Hacker News new | ask | show | jobs
by ordu 655 days ago
Maybe I don't understand something, but for me it seems pretty easy. What is needed to be done:

1. Make a list of all UB

2. Define the sensible compiler behavior in each case (for example, let MAX_INT+1 to calculate into MIN_INT on x86_64, just because `add` on x86_64 does that)

3. Treat this as a part of a standard, when compiling the code.

This approach allows to have different compiler behavior on different architectures, which are better suited for the architecture. Maybe on some architectures `add` on signed numbers will generate a CPU exception on overflow, so define this as a way to behave and go with it.

2 comments

The requirement for “sensible” (i.e. repeatable) behavior breaks many simple, critical optimizations like maintaining the referent of a nominally un-aliased pointer in a register.
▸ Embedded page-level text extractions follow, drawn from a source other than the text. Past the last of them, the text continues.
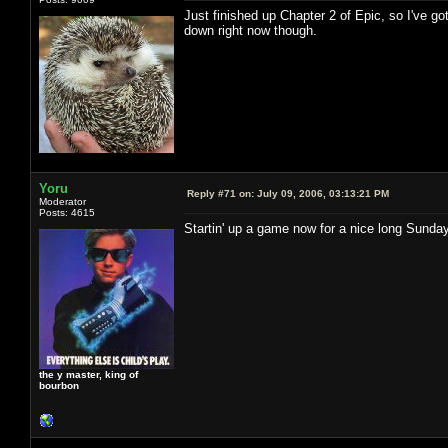
Just finished up Chapter 2 of Epic, so I've go
down right now though.
Yoru
Reply #71 on:
July 09, 2006, 03:13:21 PM
Moderator
Posts: 4615
Startin' up a game now for a nice long Sund
the y master, king of
bourbon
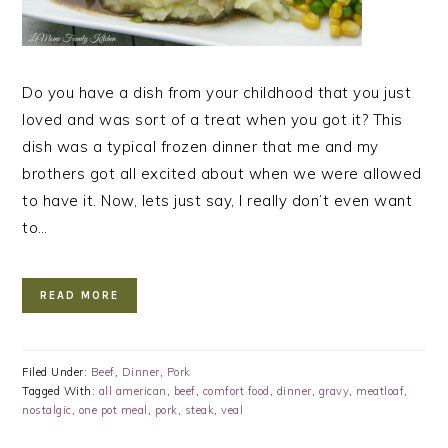
Do you have a dish from your childhood that you just
loved and was sort of a treat when you got it? This
dish was a typical frozen dinner that me and my
brothers got all excited about when we were allowed
to have it. Now, lets just say, I really don’t even want
to…
READ MORE
Filed Under:
Beef
,
Dinner
,
Pork
Tagged With:
all american
,
beef
,
comfort food
,
dinner
,
gravy
,
meatloaf
,
nostalgic
,
one pot meal
,
pork
,
steak
,
veal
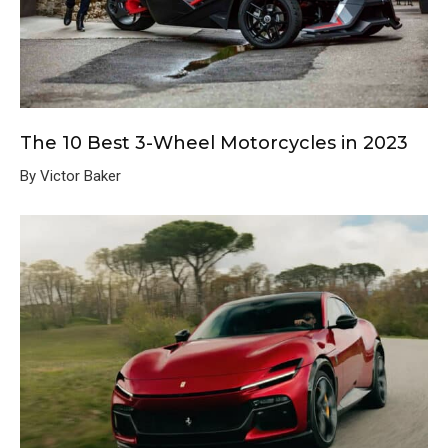
The 10 Best 3-Wheel Motorcycles in 2023
By Victor Baker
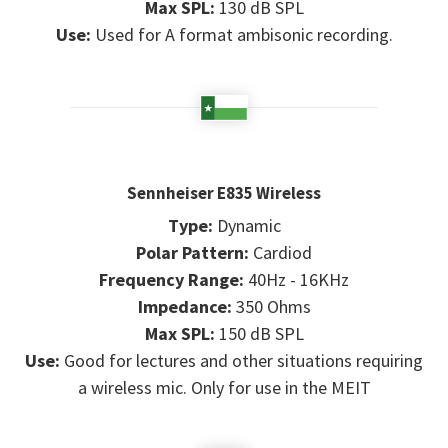
Max SPL:
130 dB SPL
Use:
Used for A format ambisonic recording.
Sennheiser E835 Wireless
Type:
Dynamic
Polar Pattern:
Cardiod
Frequency Range:
40Hz - 16KHz
Impedance:
350 Ohms
Max SPL:
150 dB SPL
Use:
Good for lectures and other situations requiring
a wireless mic. Only for use in the MEIT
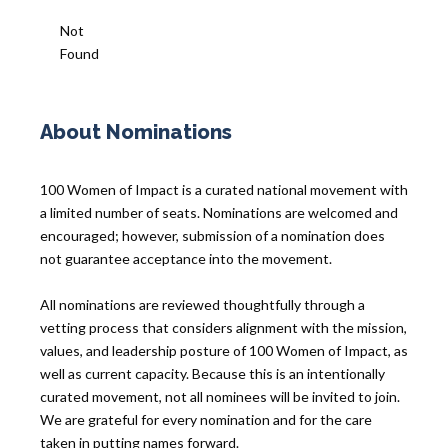
Not
Found
About Nominations
100 Women of Impact is a curated national movement with
a limited number of seats. Nominations are welcomed and
encouraged; however, submission of a nomination does
not guarantee acceptance into the movement.
All nominations are reviewed thoughtfully through a
vetting process that considers alignment with the mission,
values, and leadership posture of 100 Women of Impact, as
well as current capacity. Because this is an intentionally
curated movement, not all nominees will be invited to join.
We are grateful for every nomination and for the care
taken in putting names forward.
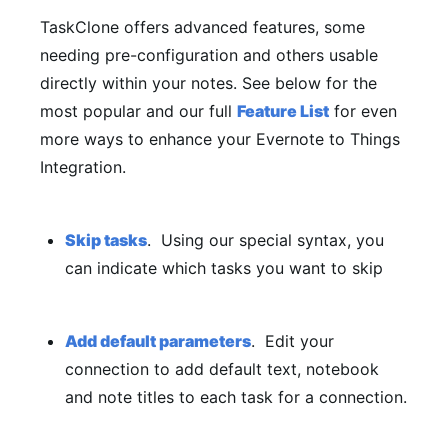
TaskClone offers advanced features, some
needing pre-configuration and others usable
directly within your notes. See below for the
most popular and our full
Feature List
for even
more ways to enhance your Evernote to Things
Integration.
Skip tasks
. Using our special syntax, you
can indicate which tasks you want to skip
Add default parameters
. Edit your
connection to add default text, notebook
and note titles to each task for a connection.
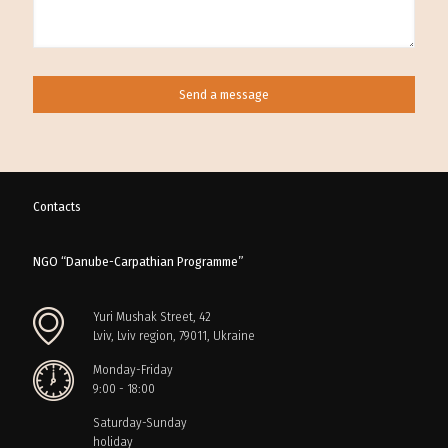
Contacts
NGO “Danube-Carpathian Programme”
Yuri Mushak Street, 42
Lviv, Lviv region, 79011, Ukraine
Monday-Friday
9:00 - 18:00
Saturday-Sunday
holiday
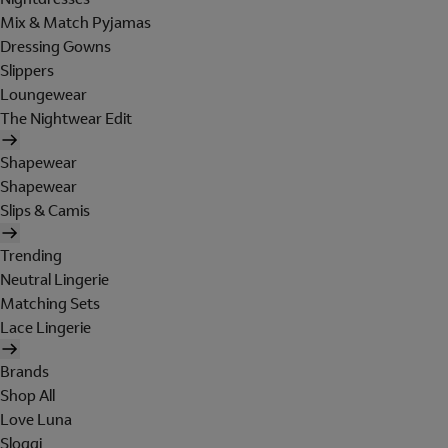
Mix & Match Pyjamas
Dressing Gowns
Slippers
Loungewear
The Nightwear Edit
Shapewear
Shapewear
Slips & Camis
Trending
Neutral Lingerie
Matching Sets
Lace Lingerie
Brands
Shop All
Love Luna
Sloggi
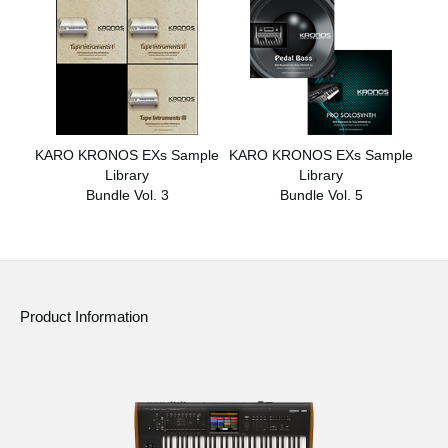
KARO KRONOS EXs Sample
KARO KRONOS EXs Sample
Library
Library
Bundle Vol. 3
Bundle Vol. 5
Product Information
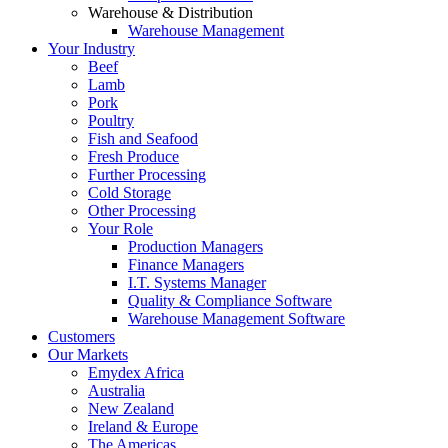
Warehouse & Distribution
Warehouse Management
Your Industry
Beef
Lamb
Pork
Poultry
Fish and Seafood
Fresh Produce
Further Processing
Cold Storage
Other Processing
Your Role
Production Managers
Finance Managers
I.T. Systems Manager
Quality & Compliance Software
Warehouse Management Software
Customers
Our Markets
Emydex Africa
Australia
New Zealand
Ireland & Europe
The Americas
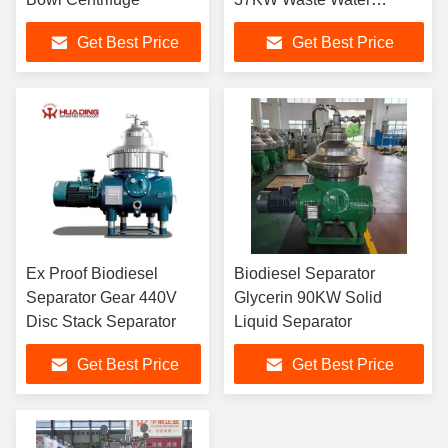
Separator
Get Best Price
Get Best Price
Ex Proof Biodiesel
Biodiesel Separator
Separator Gear 440V
Glycerin 90KW Solid
Disc Stack Separator
Liquid Separator
Get Best Price
Get Best Price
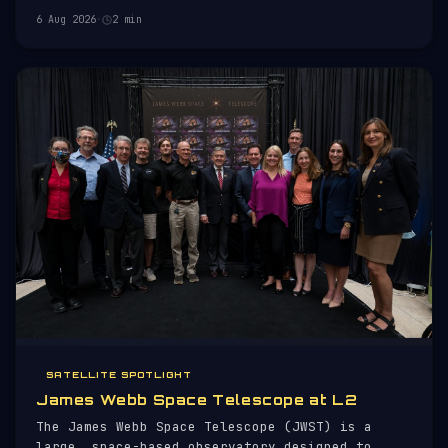
orbit.
6 Aug 2026
·
2 min
SATELLITE SPOTLIGHT
James Webb Space Telescope at L2
The James Webb Space Telescope (JWST) is a
large, space-based observatory designed to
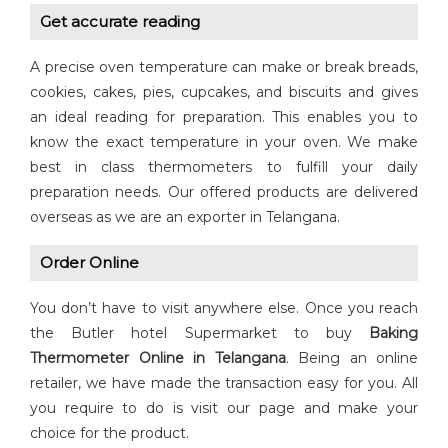
Get accurate reading
A precise oven temperature can make or break breads,
cookies, cakes, pies, cupcakes, and biscuits and gives
an ideal reading for preparation. This enables you to
know the exact temperature in your oven. We make
best in class thermometers to fulfill your daily
preparation needs. Our offered products are delivered
overseas as we are an exporter in Telangana.
Order Online
You don’t have to visit anywhere else. Once you reach
the Butler hotel Supermarket to buy
Baking
Thermometer Online in Telangana
. Being an online
retailer, we have made the transaction easy for you. All
you require to do is visit our page and make your
choice for the product.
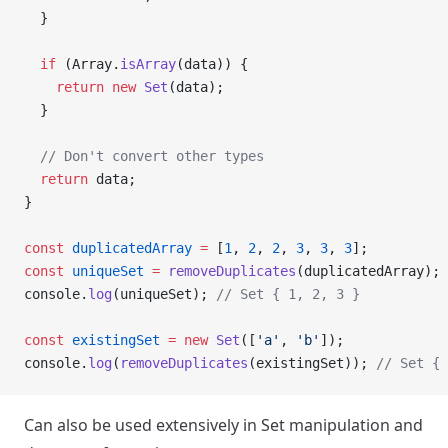
  }
  if
 (Array.
isArray
(data)) {
    return
 new
 Set
(data);
  }
  // Don't convert other types
  return
 data;
}
const
 duplicatedArray
 =
 [
1
, 
2
, 
2
, 
3
, 
3
, 
3
];
const
 uniqueSet
 =
 removeDuplicates
(duplicatedArray);
console.
log
(uniqueSet); 
// Set { 1, 2, 3 }
const
 existingSet
 =
 new
 Set
([
'a'
, 
'b'
]);
console.
log
(
removeDuplicates
(existingSet)); 
// Set { 
Can also be used extensively in Set manipulation and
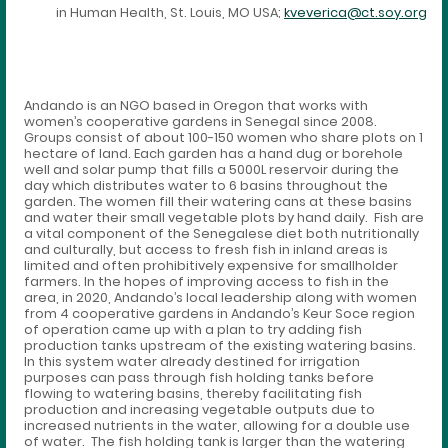
in Human Health, St. Louis, MO USA;
kveverica@ct.soy.org
Andando is an NGO based in Oregon that works with
women’s cooperative gardens in Senegal since 2008.
Groups consist of about 100-150 women who share plots on 1
hectare of land. Each garden has a hand dug or borehole
well and solar pump that fills a 5000L reservoir during the
day which distributes water to 6 basins throughout the
garden. The women fill their watering cans at these basins
and water their small vegetable plots by hand daily. Fish are
a vital component of the Senegalese diet both nutritionally
and culturally, but access to fresh fish in inland areas is
limited and often prohibitively expensive for smallholder
farmers. In the hopes of improving access to fish in the
area, in 2020, Andando’s local leadership along with women
from 4 cooperative gardens in Andando’s Keur Soce region
of operation came up with a plan to try adding fish
production tanks upstream of the existing watering basins.
In this system water already destined for irrigation
purposes can pass through fish holding tanks before
flowing to watering basins, thereby facilitating fish
production and increasing vegetable outputs due to
increased nutrients in the water, allowing for a double use
of water. The fish holding tank is larger than the watering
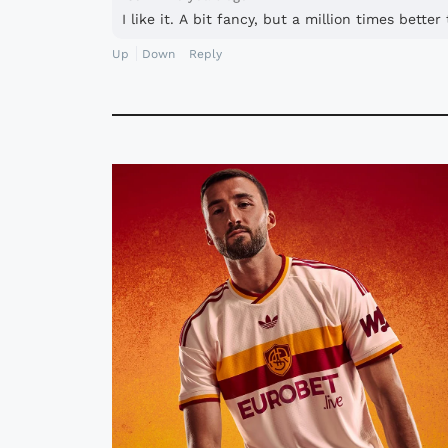
I like it. A bit fancy, but a million times bette
Up
Down
Reply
What if there’s UB & it is aliased? Some other pointer of a different type in scope also references the same value. The “sensible” thing to do when the value is updated through the alias is…?

That works for a lot of behavior but not everything. For example:

  int f(int x) {
    static int y[] = {42, 43};
    return y[x];
  }
What behavior should `f(-1)` or `f(100)` have? What is sensible?
Desugar to pointer arithmetic, try to do an dereference like

    *(y-1)
and more than likely segfault, or return the value at that address if it's somehow valid.